Resumo Jurídico
O Mandato de Procurador no Direito do Trabalho
O artigo 819 da Consolidação das Leis do Trabalho (CLT) estabelece as regras para a representação de partes em processos trabalhistas por meio de um procurador. A norma tem como objetivo garantir a segurança jurídica e a lisura dos atos processuais, definindo os requisitos e a forma como essa representação deve ocorrer.
Quem pode ser procurador?
A lei permite que a representação em juízo seja feita por:
- Advogados: Esta é a forma mais comum e recomendada de representação, exigindo que o profissional esteja devidamente inscrito na Ordem dos Advogados do Brasil (OAB).
- Empregados: Em casos específicos, o próprio empregado pode representar a si mesmo ou a outro colega. Essa permissão visa facilitar o acesso à justiça, especialmente para aqueles que não possuem condições financeiras de contratar um advogado.
O que é necessário para que a procuração tenha validade?
Para que um procurador possa atuar em nome de uma parte, é fundamental que ele apresente uma procuração. A procuração é um documento formal onde a parte (o outorgante) confere poderes a outra pessoa (o outorgado) para praticá-la em seu nome.
A CLT, em seu artigo 819, especifica que a procuração deve ser:
- Assinada pela parte que a confere: Ou seja, quem está sendo representado deve assinar o documento.

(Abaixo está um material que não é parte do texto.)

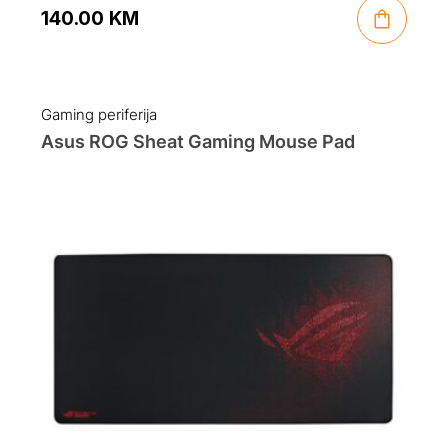
140.00
KM
Gaming periferija
Asus ROG Sheat Gaming Mouse Pad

- Com firma reconhecida: Em regra geral, a assinatura do outorgante deve ter o reconhecimento de firma em cartório. No entanto, a lei prevê algumas exceções importantes.
Exceções ao reconhecimento de firma
O reconhecimento de firma não é exigido nos seguintes casos:
- Quando a procuração for outorgada a advogado: Se a procuração for feita para um advogado, o reconhecimento de firma não é necessário. A simples assinatura do cliente, com a identificação do advogado que receberá os poderes, já é suficiente.
- Quando for outorgada por empregado a outro empregado: Se um trabalhador conceder poderes a outro colega de trabalho para representá-lo, a firma também não precisa ser reconhecida.
Importância da Procuração
A procuração é o instrumento que legitima a atuação do procurador no processo. Sem ela, ou com uma procuração que não atenda aos requisitos legais, os atos praticados pelo procurador podem ser considerados inválidos, prejudicando a parte que deveria estar sendo representada.
Finalidade da Norma
O artigo 819 visa, portanto, equilibrar a necessidade de representação por profissionais habilitados com a facilitação do acesso à justiça para os trabalhadores. Ao dispensar o reconhecimento de firma em situações específicas, a norma busca desburocratizar o processo e garantir que mesmo aqueles com menos recursos possam defender seus direitos trabalhistas de forma eficaz.